Defense Secretary Robert Gates has announced he will not renominate Gen. Peter Pace to be chair of the Joint Chiefs of Staff. When Peter Pace steps down at the end of September, he will become the shortest-serving chair since Gen. Maxwell Taylor in 1964 during the early years of the Vietnam War. Gates predicted a reconfirmation hearing for Pace before Congress would have been contentious.
Robert Gates: “I am no stranger to contentious confirmations, and I do not shrink from them. However, I have decided that at this moment in our history, our men and women in uniform and General Pace himself would not be well served by a divisive ordeal in selecting the next chairman of the Joint Chiefs of Staff.”

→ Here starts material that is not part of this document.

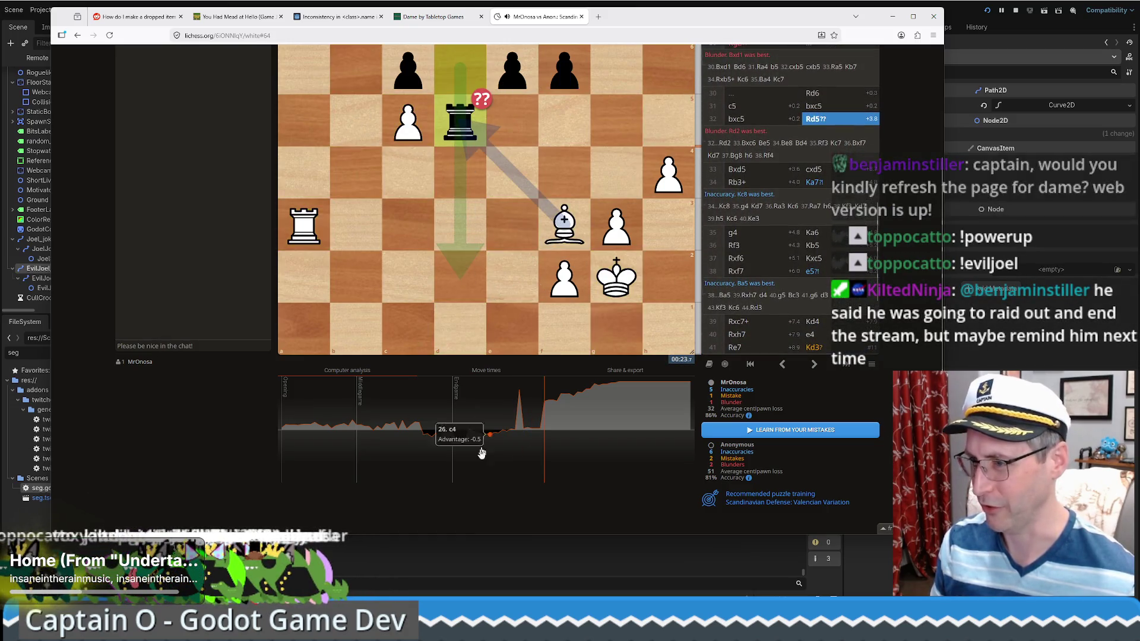
{"action": "scroll", "coordinate": [554, 312], "scroll_direction": "up", "scroll_amount": 1}
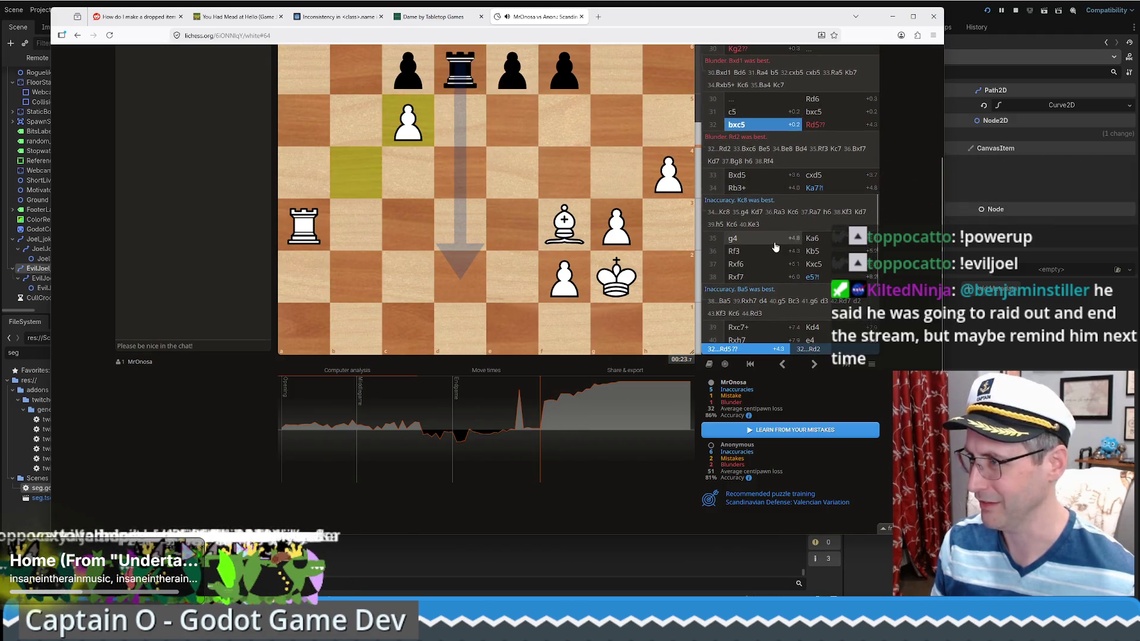
{"action": "scroll", "coordinate": [552, 320], "scroll_direction": "up", "scroll_amount": 1}
{"action": "scroll", "coordinate": [535, 333], "scroll_direction": "down", "scroll_amount": 1}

Robert Gates has nominated Navy Admiral Michael Mullen to be the next chair of the Joint Chiefs of Staff. Mullen has predicted the war on terror will go on for a generation. He said earlier this year: “The enemy now is basically evil and fundamentally hates everything we are — the democratic principles for which we stand … This war is going to go on for a long time. It’s a generational war.” Mullen’s nomination comes as The Washington Post reports the U.S. military is envisioning keeping a force of over 40,000 troops in Iraq for years, if not decades, to come. In recent weeks, Bush administration officials have said the U.S. might maintain a military presence in Iraq like it has in South Korea, where it has kept troops since the end of the Korean War 54 years ago.